The main difference between "Normal" and "Prioritized" (besides ratio of links to words) is that Prioritized suggestions are more likely to be longer articles (and potentially more often poorer-quality). There is some concern that adding links to articles that are already low-quality might be seen as a very low-impact edit. However there is also the perspective that we are bringing more attention to these articles that need more attention, so perhaps that's an OK tradeoff.

@Trizek-WMF - What else would you add to this summary?
@Tgr - you mentioned that it might be a fair amount of work to complete this task / reindex search results. Do you have a rough estimate of what it would take so we can decide if the impact is worth that effort?

@Tgr - you mentioned that it might be a fair amount of work to complete this task / reindex search results. Do you have a rough estimate of what it would take so we can decide if the impact is worth that effort?
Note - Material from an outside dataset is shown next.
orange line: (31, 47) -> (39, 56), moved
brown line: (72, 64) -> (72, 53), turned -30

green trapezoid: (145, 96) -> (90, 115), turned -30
It will be a fair amount of time (search index schema changes take a month or two), not necessarily a fair amount of work. The minimal version of the patch is almost done (IIRC the only thing left is exposing the new settings in Special:EditGrowthConfig), the question is what extra changes will we need? Do we want some kind of beta period where only some people see it? How much will we have to fine-tune the weight function?

Optimistically, there is 2-3 days' worth of work left, plus the Search team has to add a new index (which I *think* isn't a lot of work, but I'm not sure).
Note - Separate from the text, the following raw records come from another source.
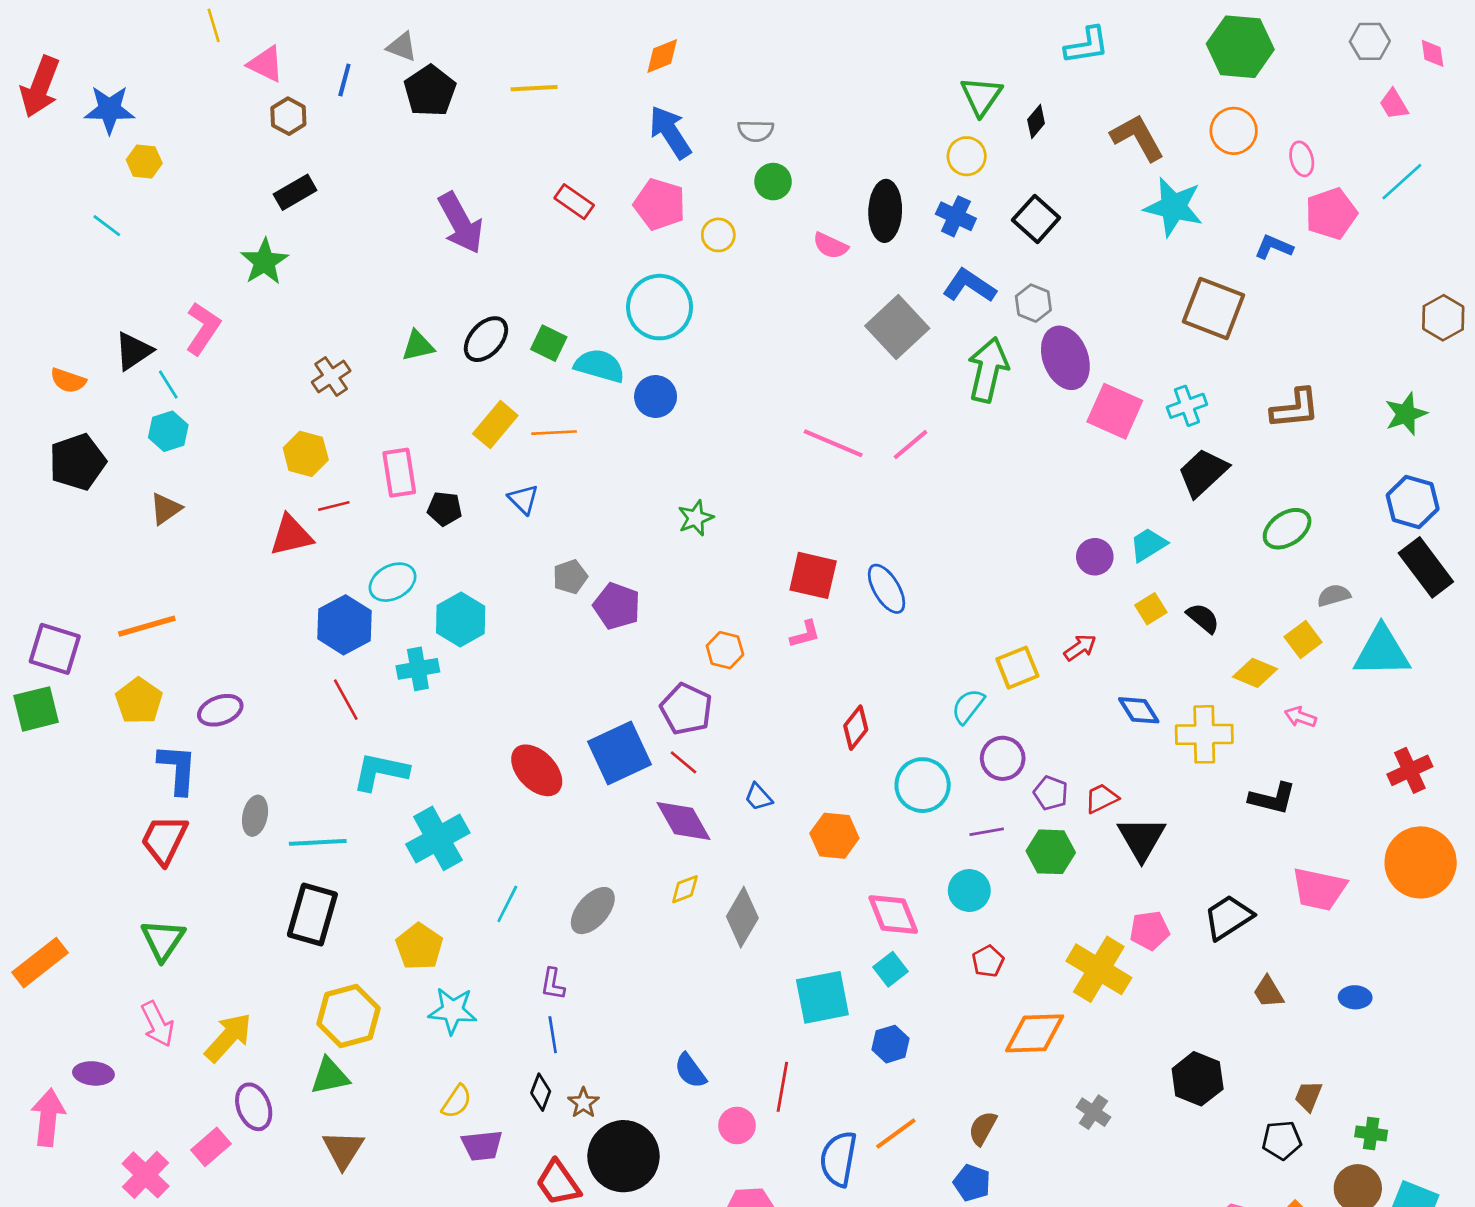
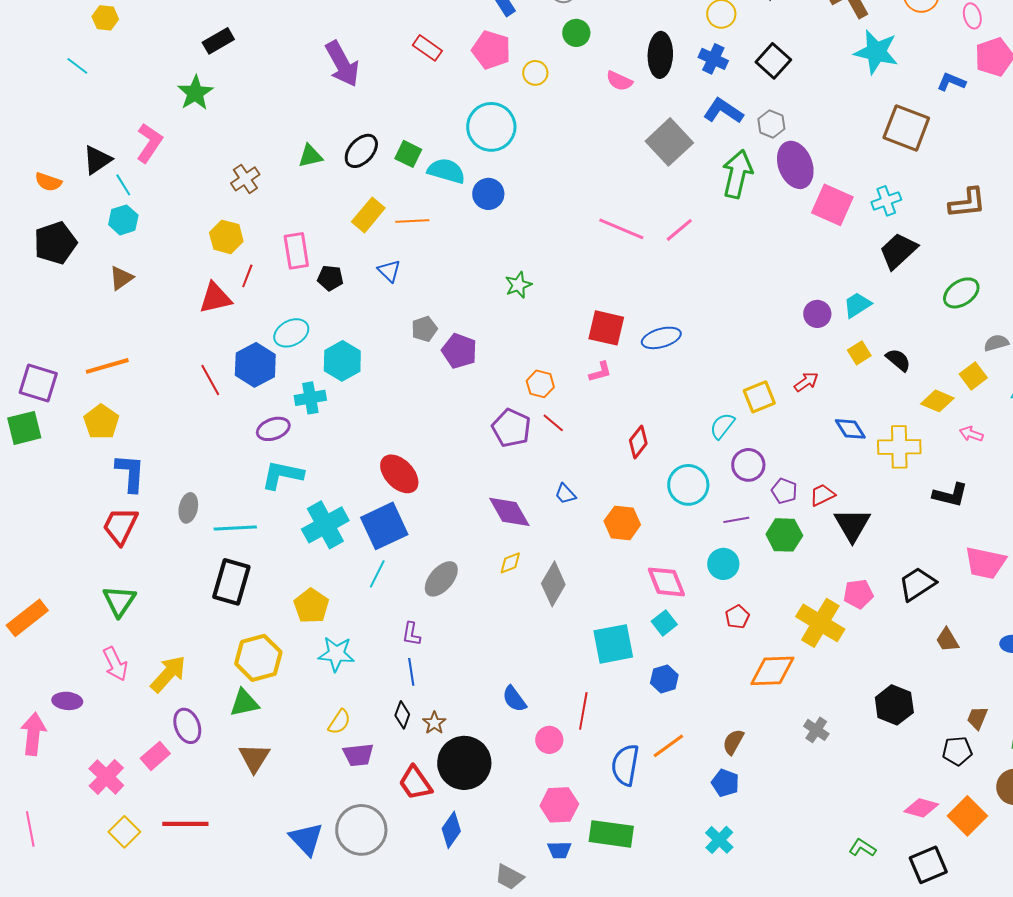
red line: (334, 506) -> (247, 276), turned -55
blue ellipse: (887, 589) -> (661, 338), turned -75
red line: (346, 700) -> (210, 380), moved
purple ellipse: (220, 710) -> (273, 429), moved
blue square: (619, 753) -> (384, 526), moved
red line: (684, 762) -> (553, 423), moved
@Trizek-WMF - What else would you add to this summary?

Now that we heard from everyone, I closed the subtask. In T314299#8142535 I wrote this summary:

Overall, the new priority setup is better, even if is suggests longer articles, with less links. These longer articles are often low-quality articles, such as unreviewed machine translated articles, lists of series' episodes, movies plots. Some of them are unchanged bot creations.

Suggesting these low quality contents may be problematic, as we encourage newcomers to add links on articles that don't need them (synopsis) or that require more urgent efforts (reviewing translations, adding citations to walls of text, etc.).

@KStoller-WMF, @Tgr, my advice would be to refine the new model to identify articles that are underlinked walls of text with no images. These characteristics are often the ones of translated articles or lists of episodes. Excluding lists would be nice too.

my advice would be to refine the new model to identify articles that are underlinked walls of text with no images. These characteristics are often the ones of translated articles or lists of episodes. Excluding lists would be nice too.

Thank you so much for the evaluation and summary! I agree we might want to consider refining the model slightly.
But I am worried about the scope of this task increasing too much. It seems like some of the concerns mentioned could be mitigated if communities customized their "Add links between articles" configuration, right?

Current "Add links between articles" options to configure that might help:

  • Articles containing categories defined here will not be displayed to users as tasks for this type of task.
  • Landing page to learn more about the link recommendation task type.
  • The list of section names where no link should be recommended.

@Tgr - Or are there any relatively straight-forward ways to proceed with @Trizek-WMF's suggestion that I'm missing? Is it possible to exclude lists?
(My concern is both that we don't want this task to continue to increase in scope and it seems like excluding "underlinked walls of text with no images" is somewhat contradictory to what this task is all about).